Request:
Copy out all of the records, exactly as they appear.

Task material:
Start of Block
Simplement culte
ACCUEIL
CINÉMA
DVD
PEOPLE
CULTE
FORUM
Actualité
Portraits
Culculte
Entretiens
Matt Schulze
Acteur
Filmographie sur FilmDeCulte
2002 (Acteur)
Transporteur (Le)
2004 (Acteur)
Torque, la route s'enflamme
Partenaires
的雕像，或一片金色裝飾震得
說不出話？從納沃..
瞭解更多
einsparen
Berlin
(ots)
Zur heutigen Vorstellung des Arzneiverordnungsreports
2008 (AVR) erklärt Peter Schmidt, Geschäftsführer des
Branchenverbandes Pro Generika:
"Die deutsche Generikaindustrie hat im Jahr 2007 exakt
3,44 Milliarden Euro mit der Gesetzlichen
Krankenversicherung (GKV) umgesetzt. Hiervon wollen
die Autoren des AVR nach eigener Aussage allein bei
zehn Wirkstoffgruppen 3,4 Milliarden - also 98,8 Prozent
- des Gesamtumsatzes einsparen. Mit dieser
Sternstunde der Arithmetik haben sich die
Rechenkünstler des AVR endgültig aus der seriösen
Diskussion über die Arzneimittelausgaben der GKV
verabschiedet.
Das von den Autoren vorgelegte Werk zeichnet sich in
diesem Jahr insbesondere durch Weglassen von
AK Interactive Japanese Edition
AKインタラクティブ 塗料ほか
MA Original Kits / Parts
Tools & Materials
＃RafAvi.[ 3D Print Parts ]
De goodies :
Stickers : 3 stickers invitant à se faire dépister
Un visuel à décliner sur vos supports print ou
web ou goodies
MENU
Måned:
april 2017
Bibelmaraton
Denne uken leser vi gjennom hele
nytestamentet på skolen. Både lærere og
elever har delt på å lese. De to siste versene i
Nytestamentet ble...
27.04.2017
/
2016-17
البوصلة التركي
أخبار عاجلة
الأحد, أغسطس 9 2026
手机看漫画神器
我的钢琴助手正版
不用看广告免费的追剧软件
End of Block
Exercise output:
Simplement culte
ACCUEIL
CINÉMA
DVD
PEOPLE
CULTE
FORUM
Actualité
Portraits
Culculte
Entretiens
Matt Schulze
Acteur
Filmographie sur FilmDeCulte
2002 (Acteur)
Transporteur (Le)
2004 (Acteur)
Torque, la route s'enflamme
Partenaires
的雕像，或一片金色裝飾震得
說不出話？從納沃..
瞭解更多
einsparen
Berlin
(ots)
Zur heutigen Vorstellung des Arzneiverordnungsreports
2008 (AVR) erklärt Peter Schmidt, Geschäftsführer des
Branchenverbandes Pro Generika:
"Die deutsche Generikaindustrie hat im Jahr 2007 exakt
3,44 Milliarden Euro mit der Gesetzlichen
Krankenversicherung (GKV) umgesetzt. Hiervon wollen
die Autoren des AVR nach eigener Aussage allein bei
zehn Wirkstoffgruppen 3,4 Milliarden - also 98,8 Prozent
- des Gesamtumsatzes einsparen. Mit dieser
Sternstunde der Arithmetik haben sich die
Rechenkünstler des AVR endgültig aus der seriösen
Diskussion über die Arzneimittelausgaben der GKV
verabschiedet.
Das von den Autoren vorgelegte Werk zeichnet sich in
diesem Jahr insbesondere durch Weglassen von
AK Interactive Japanese Edition
AKインタラクティブ 塗料ほか
MA Original Kits / Parts
Tools & Materials
＃RafAvi.[ 3D Print Parts ]
De goodies :
Stickers : 3 stickers invitant à se faire dépister
Un visuel à décliner sur vos supports print ou
web ou goodies
MENU
Måned:
april 2017
Bibelmaraton
Denne uken leser vi gjennom hele
nytestamentet på skolen. Både lærere og
elever har delt på å lese. De to siste versene i
Nytestamentet ble...
27.04.2017
/
2016-17
البوصلة التركي
أخبار عاجلة
الأحد, أغسطس 9 2026
手机看漫画神器
我的钢琴助手正版
不用看广告免费的追剧软件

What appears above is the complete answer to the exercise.